SYSYOct 24, 2023

Nested Control Co-design of a Spar Buoy Horizontal-axis Floating Offshore Wind Turbine

arXiv:2310.1546310 citationsh-index: 8
AI Analysis

For floating offshore wind turbine designers, this work demonstrates that CCD can yield significant performance gains over sequential design, though it uses a simplified model.

This paper presents a nested control co-design (CCD) approach for a spar buoy floating offshore wind turbine, optimizing plant and control simultaneously. The CCD result improves annual energy production (AEP) by over 11% compared to the baseline design.

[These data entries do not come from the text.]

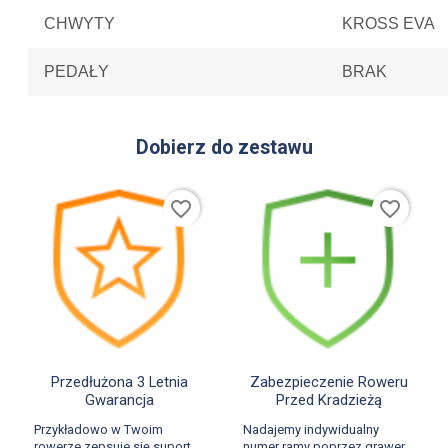
CHWYTY
KROSS EVA
PEDAŁY
BRAK
Dobierz do zestawu
favorite_border
favorite_border


Szybki podgląd
Szybki podgląd
Przedłużona 3 Letnia
Zabezpieczenie Roweru
Gwarancja
Przed Kradzieżą
Przykładowo w Twoim
Nadajemy indywidualny
rowerze zepsuje się suport.
numer ramy poprzez grawer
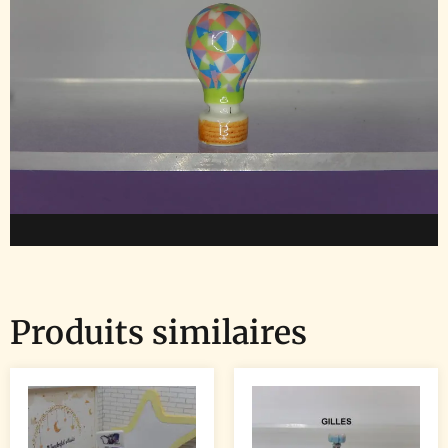
Produits similaires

Floating offshore wind turbine (FOWT) systems involve several coupled physical analysis disciplines, including aeroelasticity, multi-body structural dynamics, hydrodynamics, and controls. Conventionally, physical structure (plant) and control design decisions are treated as two separate problems, and generally, control design is performed after the plant design is complete. However, this sequential design approach cannot fully capitalize upon the synergy between plant and control design decisions. These conventional design practices produce suboptimal designs, especially in cases with strong coupling between plant and control design decisions. Control co-design (CCD) is a holistic design approach that accounts fully for plant-control design coupling by optimizing these decisions simultaneously. CCD is especially advantageous for system design problems with complex interactions between physics disciplines, which is the case for FOWT systems. This paper presents and demonstrates a nested CCD approach using open-loop optimal control (OLOC) for a simplified reduced-order model that simulates FOWT dynamic behavior. This simplified model is helpful for optimization studies due to its computational efficiency, but is still sufficiently rich enough to capture important multidisciplinary physics couplings and plant-control design coupling associated with a horizontal-axis FOWT system with a spar buoy floating platform. The CCD result shows an improvement in the objective function, annual energy production (AEP), compared to the baseline design by more than eleven percent. Optimization studies at this fidelity level can provide system design engineers with insights into design directions that leverage design coupling to improve performance. These studies also provide a template for future more detailed turbine CCD optimization studies that utilize higher fidelity models and design representations.